Desperate family members have led informal search efforts alongside professional teams, digging through wreckage by hand when heavy equipment has not arrived. Multiple survivors told the BBC they can hear calls for help from trapped people, but are unable to move heavy concrete slabs on their own.

La Guaira state, the coastal region home to Caraballeda, has suffered the worst damage. Rescue operations have been slowed by ongoing aftershocks, which have added to the terror of displaced residents. “To be honest, it makes you feel kind of nervous. Any little noise… horrible,” 64-year-old bus driver Jesús Andueza told BBC Mundo.

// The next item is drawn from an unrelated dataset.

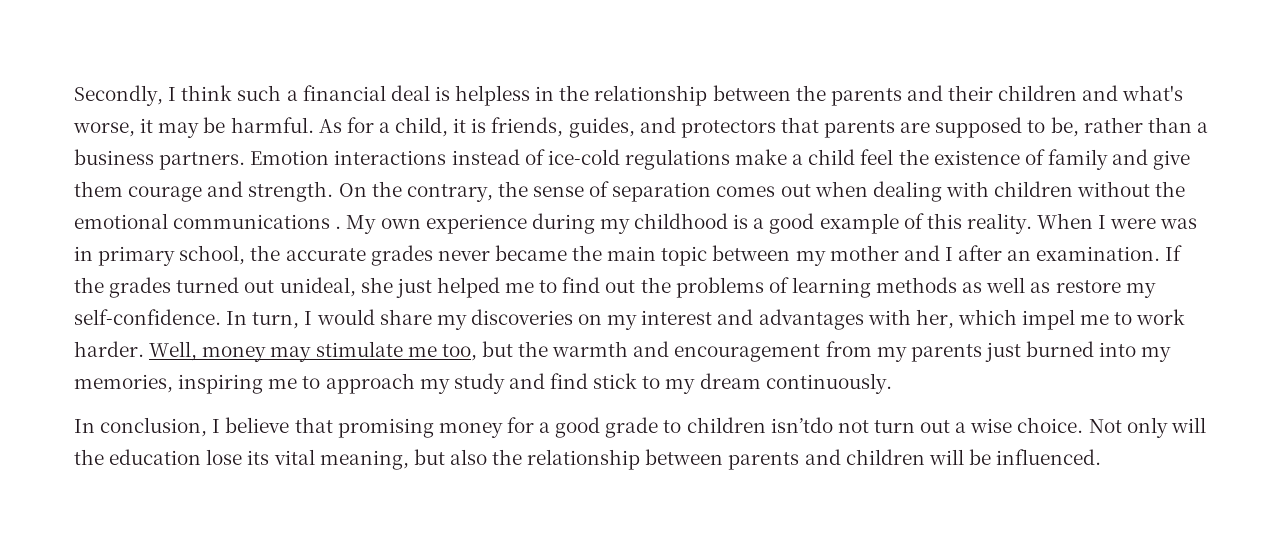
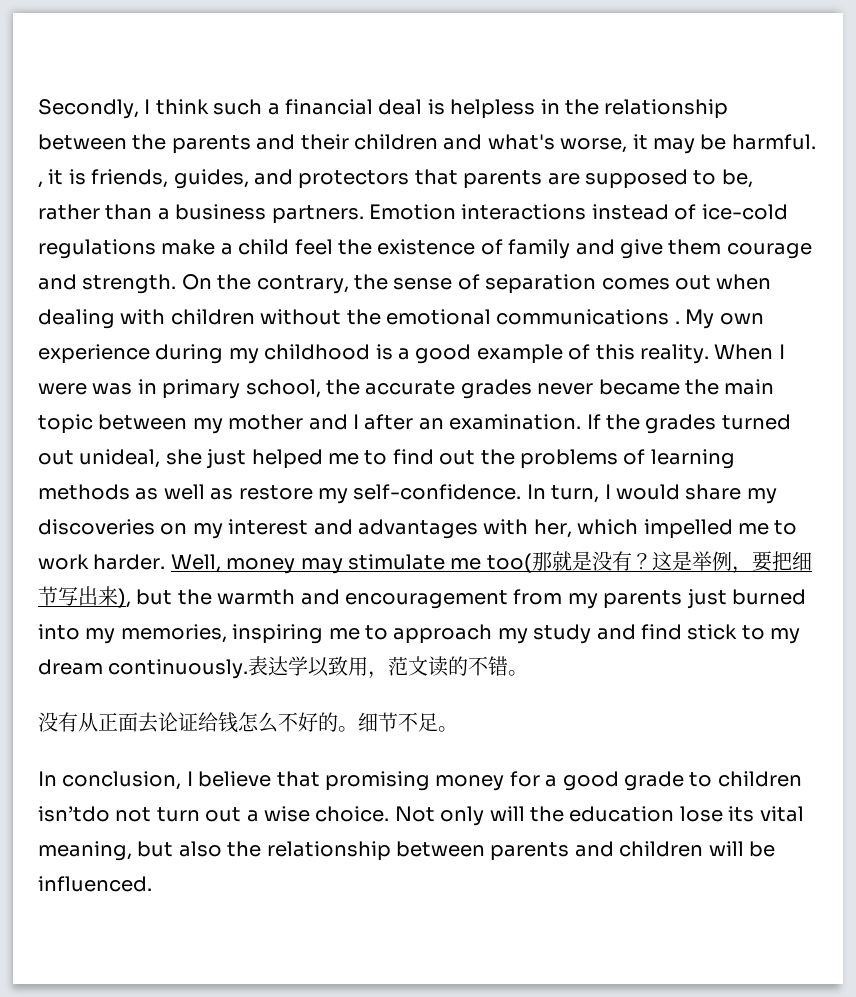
[318,117,449,137] As for a child, -> [38,181,43,188] ,
[1022,309,1076,330] impel -> [643,519,733,539] impelled
[441,344,477,361] too, -> [486,551,812,574] [38,586,131,608] too(那就是没有？这是举例，要把细节写出来),
(892, 383) none -> [248,656,529,679] [38,712,458,733] 表达学以致用，范文读的不错。 // 没有从正面去论证给钱怎么不好的。细节不足。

Thousands of people left homeless by the quakes have taken shelter in open spaces, sleeping in their cars or setting up informal camps at local sites including the state airport and Caraballeda’s 18-hole golf course. What was once a carefully maintained recreational space has now been transformed into the main hub of the region’s emergency response: its manicured fairgrounds host a makeshift hospital, a centralized donation sorting center, and a helicopter landing pad that receives supplies and rescue personnel from across Venezuela and around the world. Near the small course lagoon, displaced survivors sift through stacks of donated clothing and boxes of food and medicine to meet their basic needs.

Milagros González, a resident of the badly damaged Caribe neighborhood whose apartment building escaped full collapse, fled to the golf course immediately after the quakes with her two young daughters and two elderly relatives. “I left with my two young daughters and my two elderly relatives. But thank God we got out alive. The building can’t be lived in. But we’re alive, which is what matters,” she said. Like many other survivors, González continues to struggle with psychological aftereffects: every time she lies down, she wakes up dizzy, convinced another quake is starting. “A psychologist just told me that it’s part of the process,” she explained, as her daughters played with dolls on a mattress spread across the grass.

In a Sunday video address, Rodríguez confirmed that a second large emergency hub has been set up at the José María Vargas sports complex in La Guaira, where armed forces are organizing the distribution of relief supplies. “everything is functioning as well as possible during these terrible moments, these terrible hours, that our people are enduring,” she said. “Let them know that no one here is alone, not a single family or individual need feel alone. Our people and our state are here, the social protection system is here, and international solidarity is here.”

Despite official reassurances, frustration has mounted among survivors and local residents, who criticize the government’s initial response as slow and inefficient. Entire neighborhoods in the worst-hit areas of Caribe and Tanaguarena have not yet seen any debris removal work begin, days after the disaster.

In recent days, international rescue teams from Mexico, Spain, Qatar, the United States, and the United Kingdom have arrived to reinforce local search efforts. Tom Fletcher, representing the United Nations, said Saturday that 39 search and rescue teams totaling almost 2,000 personnel and 111 search dogs have been deployed across the disaster zone, alongside specialized medical teams. High-tech tools including small “cockroach drones” are being used to locate signs of life deep in collapsed buildings, boosting the chances of pulling more survivors out alive more than three days after the quakes hit.